Lines from the one containing "Page size: 1275x1650." through the final line of the entries below: reproduce them exactly, all of them and only them.

----------

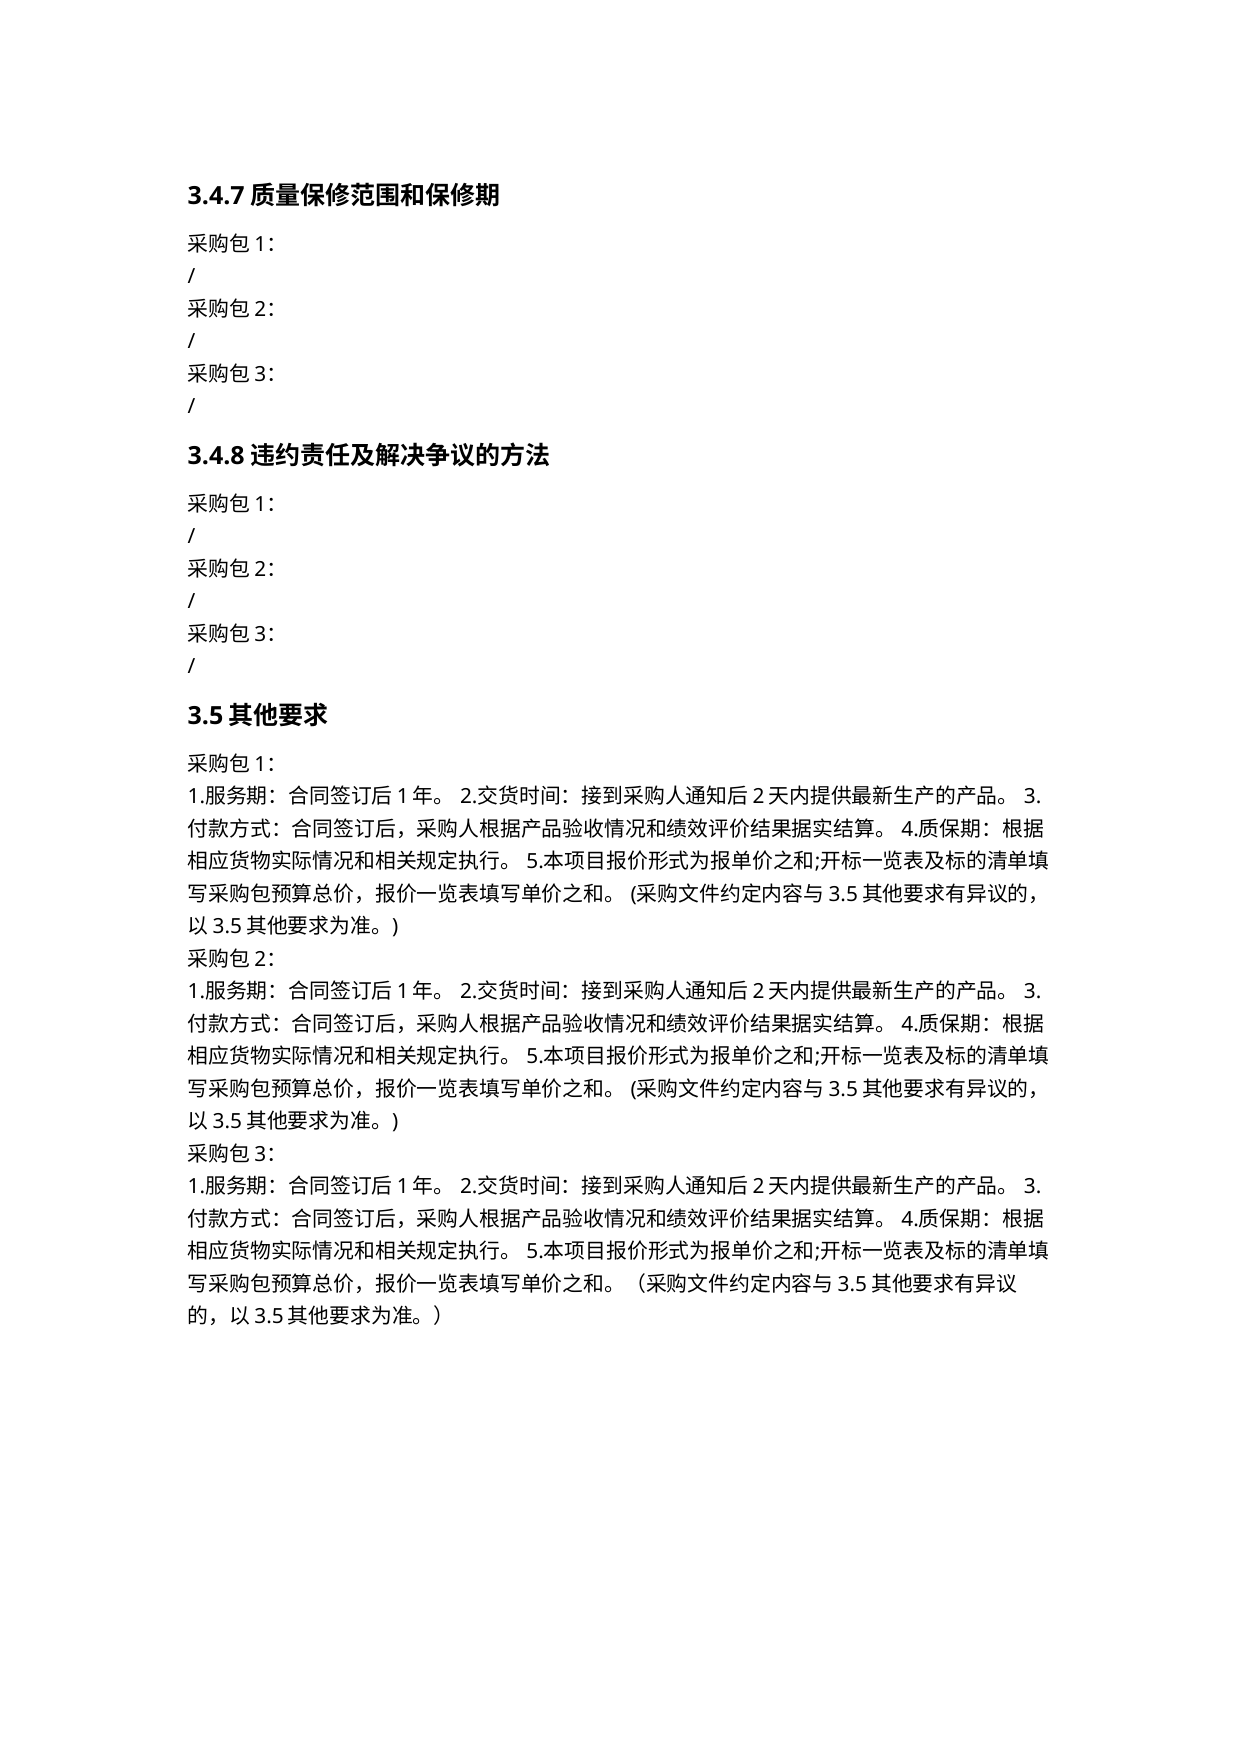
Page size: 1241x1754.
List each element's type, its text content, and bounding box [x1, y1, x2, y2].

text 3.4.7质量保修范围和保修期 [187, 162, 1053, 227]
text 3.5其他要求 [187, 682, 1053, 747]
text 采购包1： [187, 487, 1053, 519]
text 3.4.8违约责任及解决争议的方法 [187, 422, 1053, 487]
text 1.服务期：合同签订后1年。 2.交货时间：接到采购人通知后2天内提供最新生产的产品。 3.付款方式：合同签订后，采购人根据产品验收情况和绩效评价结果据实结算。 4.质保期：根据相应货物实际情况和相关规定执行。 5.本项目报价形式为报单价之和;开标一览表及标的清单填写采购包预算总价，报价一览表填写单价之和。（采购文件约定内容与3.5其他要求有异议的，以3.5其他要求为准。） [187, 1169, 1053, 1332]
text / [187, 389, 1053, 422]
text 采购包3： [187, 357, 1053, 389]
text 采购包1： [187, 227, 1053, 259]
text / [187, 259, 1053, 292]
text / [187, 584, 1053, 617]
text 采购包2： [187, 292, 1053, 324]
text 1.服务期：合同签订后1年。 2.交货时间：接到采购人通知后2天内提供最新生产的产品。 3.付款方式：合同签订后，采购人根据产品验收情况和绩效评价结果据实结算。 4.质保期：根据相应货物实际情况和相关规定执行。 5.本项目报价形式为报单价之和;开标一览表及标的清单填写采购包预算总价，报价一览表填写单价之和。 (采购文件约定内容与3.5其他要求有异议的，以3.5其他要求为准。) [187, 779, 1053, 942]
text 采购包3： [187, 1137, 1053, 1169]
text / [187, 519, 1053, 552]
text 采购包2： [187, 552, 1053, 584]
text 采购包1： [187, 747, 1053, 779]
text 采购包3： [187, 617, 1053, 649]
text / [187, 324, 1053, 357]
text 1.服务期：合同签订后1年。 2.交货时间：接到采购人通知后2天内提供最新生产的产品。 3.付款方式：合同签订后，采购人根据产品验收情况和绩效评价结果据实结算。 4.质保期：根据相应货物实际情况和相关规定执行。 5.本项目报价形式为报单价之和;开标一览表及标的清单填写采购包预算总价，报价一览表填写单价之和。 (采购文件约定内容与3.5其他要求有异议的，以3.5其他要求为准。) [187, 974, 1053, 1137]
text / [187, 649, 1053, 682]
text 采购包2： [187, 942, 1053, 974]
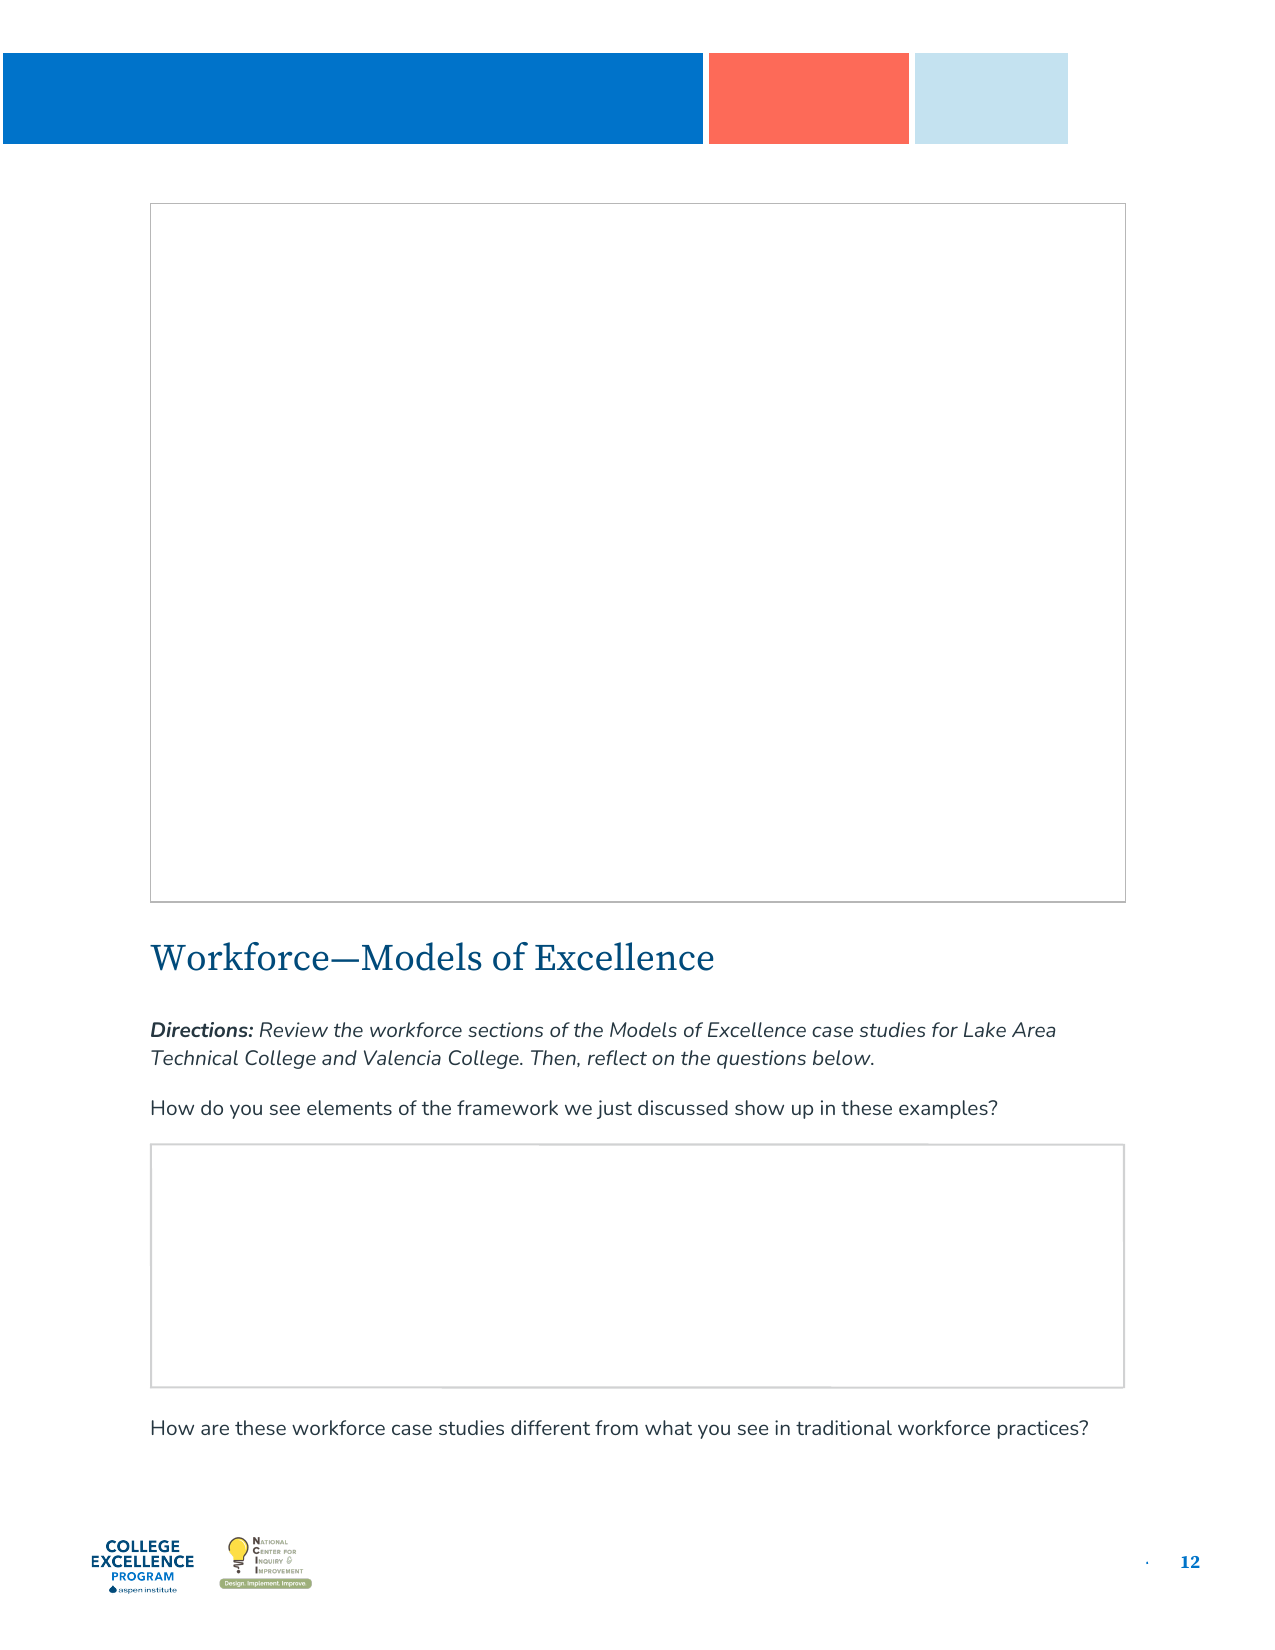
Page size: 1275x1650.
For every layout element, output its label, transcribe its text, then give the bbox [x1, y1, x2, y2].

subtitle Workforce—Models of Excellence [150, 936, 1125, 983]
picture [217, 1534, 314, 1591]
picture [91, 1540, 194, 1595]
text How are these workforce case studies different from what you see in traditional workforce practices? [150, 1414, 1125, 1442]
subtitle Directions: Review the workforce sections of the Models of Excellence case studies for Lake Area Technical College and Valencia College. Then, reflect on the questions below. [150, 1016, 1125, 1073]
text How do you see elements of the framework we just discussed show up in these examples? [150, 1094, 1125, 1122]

----------

Written answer |
Page size: 1275x1650.
For every layout element, output its label, transcribe its text, then give the bbox [x1, y1, x2, y2].

subtitle Workforce—Models of Excellence [150, 936, 1125, 983]
picture [217, 1534, 314, 1591]
picture [91, 1540, 194, 1595]
text How are these workforce case studies different from what you see in traditional workforce practices? [150, 1414, 1125, 1442]
subtitle Directions: Review the workforce sections of the Models of Excellence case studies for Lake Area Technical College and Valencia College. Then, reflect on the questions below. [150, 1016, 1125, 1073]
text How do you see elements of the framework we just discussed show up in these examples? [150, 1094, 1125, 1122]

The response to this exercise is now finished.